GUMARÃES (1999c, p.83), afirma que mesmo recusando os argumentos de Freyre, partilha os seus valores e as suas conclusões práticas, pois não faz sentido falar em discriminação num país onde (a): há uma regra clara de pertença a grupos raciais ou de cor e (b) as diferenças de status e de classes são suficientes para manter a dominação. Posição que fica bem clara no trecho abaixo.

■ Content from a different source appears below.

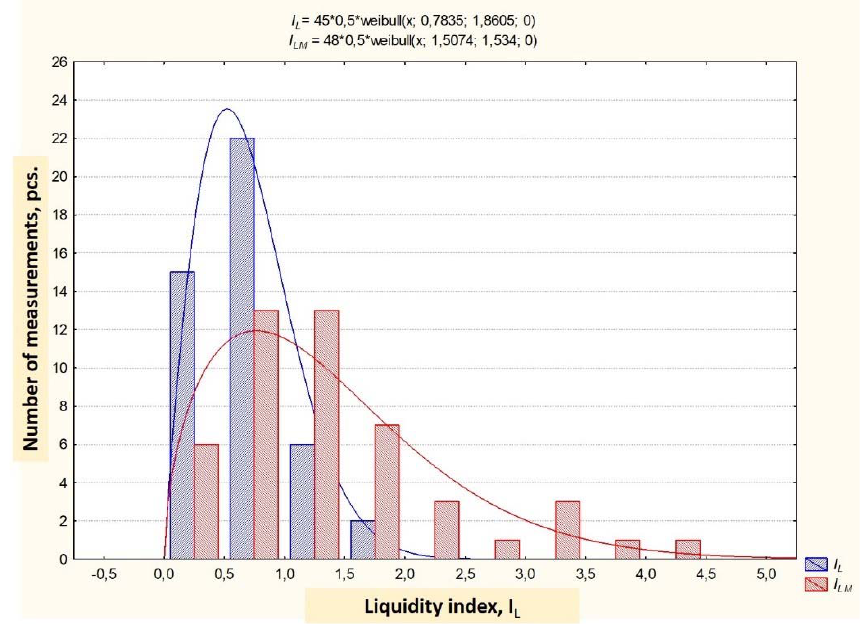
Figure 4. Distribution of the flow index of thawed IL and frozen IL m (during thawing) cohesive soils in the Obskaya–Salekhard line section.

“No que se refere ao comportamento real, as ‘raças’ não existem para os brasileiros. Mas as classes existem tanto para o observador quanto para os brasileiros. Este é o primeiro fato a ser assimilado se a curiosidade nos aguça quanto à razão pela qual a identidade racial em si mesma é coisa sutil e de pouca monta no Brasil,

enquanto que, no Estados Unidos, é para milhões de pessoas um passaporte para o inferno”. HARRIS (1967,p.100-101).

Para Harris (1967, 95-97) o preconceito racial no Brasil não é acompanhado pela segregação e discriminações raciais sistemáticas. Argumenta que a discriminação racial por si só é sutil e equívoca, que a discriminação de classes, porém, produz impedimentos e desigualdades de qualidades persistentes, contundentes e penetrantes.

“Nessas condições o problema da discriminação racial está longe de ser vital. Os brancos da classe inferior e os negros da mesma classe são igualmente segregados e ‘discriminados’, talvez uns poucos mais que outros; mas onde as privações são comuns são tão generalizados, onde a mobilidade para cima da escala social é tão restrita, todos os sintomas familiares de discriminação racial tendem a serem abafados pelas diferenças entre as classes”. HARRIS (1967 p.100).

Para o autor ainda é possível neste país mudar de categoria a despeito da cor da pele sem ter que se afastar da família, dos amigos e sem ter que mudar de residência. Segundo ele isso se faz conseguindo êxito financeiro ou educação de nível superior”. HARRRIS (1967,p.93).

Para GUIMARÃES (1996b, p.150-151)), ele segue rigorosamente a formulação de que as únicas raças existentes seriam sociais, haja vista que ele sustenta a tese de que a discriminação existente no Brasil é a de classe e não a de raça . O autor esclarece que para se entender essa leitura de Harris é preciso lembrar preliminarmente que Harris se coloca contra duas teses clássicas que procuraram anteriormente explicar o teor não conflitivo das relações raciais no Brasil e o teor gradualista de sua classificação racial. A primeira é de que tal especificidade seria devido à colonização portuguesa e a segunda a de que fosse devido ao tipo de regime escravista que se desenvolveu no Brasil.

Ademais, GUIMARÃES esclarece que.

“Para Harris, portanto, as diferenças de situações raciais deviam-se a diferentes padrões culturais desenvolvidos nas Américas a partir de processos históricos complexos, envolvendo uma multiplicidade de determinantes e de condicionamentos de ordem econômica, demográfica, política, social e propriamente cultural. No que respeita às diferentes formas de classificação racial resultante do contato entre europeus e africanos na América, haveria três grandes tipos de classificação; (1) aquele prevalecente no Caribe dos anos cinqüenta, onde se formou uma camada intermediária de mestiços entre brancos e negros; (2) o sistema bipolar norte-americano que segundo Harris deve-se a uma regra de traçar a descendência que ele chamou de hipodescendência; e, finalmente, (3) o sistema brasileiro, que se caracteriza pela ausência de regras de descendência”. GUIMARÃES (1996b, p.151).

Em síntese, a discriminação de classe mostrou-se historicamente suficiente para manter os privilégios sociais e raciais dos dominantes sem que esses precisassem apelar diretamente para uma estratégia étnico–racial. Isso é o que nos mostra GUIMARÃES (1996b, p.151) concluindo que em Harris a construção social da raça teria se limitado, portanto, a um gradiente valorativo branco-preto onde o branco polariza os valores positivos, restando ao negro os valores negativos. Tal construção racial seria, portanto, capaz de gerar e alimentar preconceitos raciais, mas incapaz de sustentar discriminações raciais sistemáticas pela simples ausência de regras objetivas de pertinência grupal e de descendência racial.